▸ Job
Update the material below, changing "Archívum" to "Archiv" and keeping everything else the same.

▸ Data excerpts
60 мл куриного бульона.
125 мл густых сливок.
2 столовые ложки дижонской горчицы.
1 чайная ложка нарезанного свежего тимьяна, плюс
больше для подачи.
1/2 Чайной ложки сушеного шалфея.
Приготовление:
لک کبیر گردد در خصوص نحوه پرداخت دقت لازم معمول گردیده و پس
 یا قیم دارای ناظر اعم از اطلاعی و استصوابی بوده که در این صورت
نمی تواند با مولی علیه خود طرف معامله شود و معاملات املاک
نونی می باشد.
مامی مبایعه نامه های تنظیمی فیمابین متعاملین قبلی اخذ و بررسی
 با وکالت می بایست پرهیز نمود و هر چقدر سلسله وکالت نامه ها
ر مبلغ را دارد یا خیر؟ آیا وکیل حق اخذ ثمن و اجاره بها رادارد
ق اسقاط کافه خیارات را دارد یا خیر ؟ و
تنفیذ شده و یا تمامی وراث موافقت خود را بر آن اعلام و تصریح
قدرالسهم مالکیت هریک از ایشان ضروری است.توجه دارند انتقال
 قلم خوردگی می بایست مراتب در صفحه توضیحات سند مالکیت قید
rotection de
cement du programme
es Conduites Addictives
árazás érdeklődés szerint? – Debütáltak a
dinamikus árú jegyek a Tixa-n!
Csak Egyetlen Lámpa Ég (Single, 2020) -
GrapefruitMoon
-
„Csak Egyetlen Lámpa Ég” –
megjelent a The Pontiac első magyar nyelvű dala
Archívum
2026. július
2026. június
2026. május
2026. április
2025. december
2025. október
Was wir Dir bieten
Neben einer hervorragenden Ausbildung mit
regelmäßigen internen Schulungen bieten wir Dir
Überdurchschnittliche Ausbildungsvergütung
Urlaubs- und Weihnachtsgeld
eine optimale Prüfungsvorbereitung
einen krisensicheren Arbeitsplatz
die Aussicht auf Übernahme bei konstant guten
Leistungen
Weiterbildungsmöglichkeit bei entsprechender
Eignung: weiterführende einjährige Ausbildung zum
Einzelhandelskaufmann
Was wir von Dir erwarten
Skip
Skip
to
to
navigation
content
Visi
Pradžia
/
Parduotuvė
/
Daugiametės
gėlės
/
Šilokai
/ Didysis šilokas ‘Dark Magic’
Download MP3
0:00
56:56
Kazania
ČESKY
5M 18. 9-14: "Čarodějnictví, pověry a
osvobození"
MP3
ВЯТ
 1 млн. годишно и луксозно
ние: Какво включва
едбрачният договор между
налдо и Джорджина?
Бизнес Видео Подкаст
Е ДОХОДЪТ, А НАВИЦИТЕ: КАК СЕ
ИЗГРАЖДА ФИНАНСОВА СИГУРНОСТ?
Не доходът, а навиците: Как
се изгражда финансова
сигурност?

▸ Written solution
60 мл куриного бульона.
125 мл густых сливок.
2 столовые ложки дижонской горчицы.
1 чайная ложка нарезанного свежего тимьяна, плюс
больше для подачи.
1/2 Чайной ложки сушеного шалфея.
Приготовление:
لک کبیر گردد در خصوص نحوه پرداخت دقت لازم معمول گردیده و پس
 یا قیم دارای ناظر اعم از اطلاعی و استصوابی بوده که در این صورت
نمی تواند با مولی علیه خود طرف معامله شود و معاملات املاک
نونی می باشد.
مامی مبایعه نامه های تنظیمی فیمابین متعاملین قبلی اخذ و بررسی
 با وکالت می بایست پرهیز نمود و هر چقدر سلسله وکالت نامه ها
ر مبلغ را دارد یا خیر؟ آیا وکیل حق اخذ ثمن و اجاره بها رادارد
ق اسقاط کافه خیارات را دارد یا خیر ؟ و
تنفیذ شده و یا تمامی وراث موافقت خود را بر آن اعلام و تصریح
قدرالسهم مالکیت هریک از ایشان ضروری است.توجه دارند انتقال
 قلم خوردگی می بایست مراتب در صفحه توضیحات سند مالکیت قید
rotection de
cement du programme
es Conduites Addictives
árazás érdeklődés szerint? – Debütáltak a
dinamikus árú jegyek a Tixa-n!
Csak Egyetlen Lámpa Ég (Single, 2020) -
GrapefruitMoon
-
„Csak Egyetlen Lámpa Ég” –
megjelent a The Pontiac első magyar nyelvű dala
Archiv
2026. július
2026. június
2026. május
2026. április
2025. december
2025. október
Was wir Dir bieten
Neben einer hervorragenden Ausbildung mit
regelmäßigen internen Schulungen bieten wir Dir
Überdurchschnittliche Ausbildungsvergütung
Urlaubs- und Weihnachtsgeld
eine optimale Prüfungsvorbereitung
einen krisensicheren Arbeitsplatz
die Aussicht auf Übernahme bei konstant guten
Leistungen
Weiterbildungsmöglichkeit bei entsprechender
Eignung: weiterführende einjährige Ausbildung zum
Einzelhandelskaufmann
Was wir von Dir erwarten
Skip
Skip
to
to
navigation
content
Visi
Pradžia
/
Parduotuvė
/
Daugiametės
gėlės
/
Šilokai
/ Didysis šilokas ‘Dark Magic’
Download MP3
0:00
56:56
Kazania
ČESKY
5M 18. 9-14: "Čarodějnictví, pověry a
osvobození"
MP3
ВЯТ
 1 млн. годишно и луксозно
ние: Какво включва
едбрачният договор между
налдо и Джорджина?
Бизнес Видео Подкаст
Е ДОХОДЪТ, А НАВИЦИТЕ: КАК СЕ
ИЗГРАЖДА ФИНАНСОВА СИГУРНОСТ?
Не доходът, а навиците: Как
се изгражда финансова
сигурност?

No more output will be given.